The following is taken from John D. Dixon, Problems in Group Theory, page 83. I have some questions concerning the solution.
Find the normalizer $N$ of the subgroup $\langle (1 2 3 \cdots n) \rangle$ in the symmetric subgroup $S_n$, ($n \ge 1$)

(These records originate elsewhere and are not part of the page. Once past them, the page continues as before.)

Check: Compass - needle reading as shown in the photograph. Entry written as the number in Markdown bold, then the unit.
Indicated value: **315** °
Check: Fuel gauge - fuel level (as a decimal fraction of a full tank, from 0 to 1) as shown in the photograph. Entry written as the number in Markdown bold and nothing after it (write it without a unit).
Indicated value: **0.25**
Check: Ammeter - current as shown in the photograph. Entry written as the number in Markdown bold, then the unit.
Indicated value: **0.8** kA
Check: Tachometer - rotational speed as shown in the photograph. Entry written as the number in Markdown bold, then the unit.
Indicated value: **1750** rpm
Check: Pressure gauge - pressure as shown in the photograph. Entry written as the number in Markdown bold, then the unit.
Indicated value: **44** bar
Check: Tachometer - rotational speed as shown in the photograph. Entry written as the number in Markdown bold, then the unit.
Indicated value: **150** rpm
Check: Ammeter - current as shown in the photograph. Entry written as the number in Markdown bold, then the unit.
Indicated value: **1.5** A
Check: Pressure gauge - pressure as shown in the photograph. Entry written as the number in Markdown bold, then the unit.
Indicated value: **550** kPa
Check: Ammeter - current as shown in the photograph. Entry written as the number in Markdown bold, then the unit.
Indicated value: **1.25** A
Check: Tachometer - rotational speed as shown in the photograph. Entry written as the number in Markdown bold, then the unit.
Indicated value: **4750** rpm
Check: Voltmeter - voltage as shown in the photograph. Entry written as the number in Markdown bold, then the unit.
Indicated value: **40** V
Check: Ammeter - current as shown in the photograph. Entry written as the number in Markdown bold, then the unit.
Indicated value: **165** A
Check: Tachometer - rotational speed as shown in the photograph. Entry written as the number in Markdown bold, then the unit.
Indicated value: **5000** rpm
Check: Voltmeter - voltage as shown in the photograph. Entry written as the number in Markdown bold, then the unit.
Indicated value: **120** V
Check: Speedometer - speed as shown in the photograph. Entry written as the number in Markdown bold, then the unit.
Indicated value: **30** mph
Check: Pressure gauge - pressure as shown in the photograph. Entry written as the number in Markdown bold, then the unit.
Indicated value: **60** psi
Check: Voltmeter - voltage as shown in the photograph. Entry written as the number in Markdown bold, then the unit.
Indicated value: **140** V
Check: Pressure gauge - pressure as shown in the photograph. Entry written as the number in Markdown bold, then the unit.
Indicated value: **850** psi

Solution: If $x \in N$, then $x^{-1}(1 2 \cdots n)x = (1^x 2^x \cdots n^x)$, where $x$ maps the letter $i$ onto $i^x$. Since $x^{-1}(1 2 \cdots n)x$ generates $\langle(1 2 \cdots n)\rangle$, it is equal to $(1 2 \ldots n)^k$ for some integer $k$ relatively prime to $n$. Thus $i^x + k \equiv (i+1)^x \pmod{n}$ for $i = 1,2,\ldots, n$. In particular, it follows that $i^x = k(i-1) + i^x \pmod{n}$. Thus $x$ is a permutation of the form $i^x = ki + l \pmod{n}$, where $k$ and $l$ are integers, $0 \le k, l < n$, with $k$ relatively prime to $n$. Conversely, any permutation of this form is in $N$.
Should "$i^x + k \equiv (i+1)^x \pmod{n}$ for $i = 1,2,\ldots, n$" be changed to: $i^x + k \equiv (i+1)^x \pmod{n}$ for $i = 1,2,\ldots, n-1$ and $n^x + k \equiv 1^x \pmod{n}$?
"[...] the form $i^x = ki + l \pmod{n}$" should by replaced by "[...] the form $i^x = k(i-1) + l$" and the following phrase should be added: "with $i = 2,\ldots, n$ and $1^x = l$ for $1 \le l \le n$" (instead of $0 \le l < n$)
Am I right, or is the original proof fine as it stands?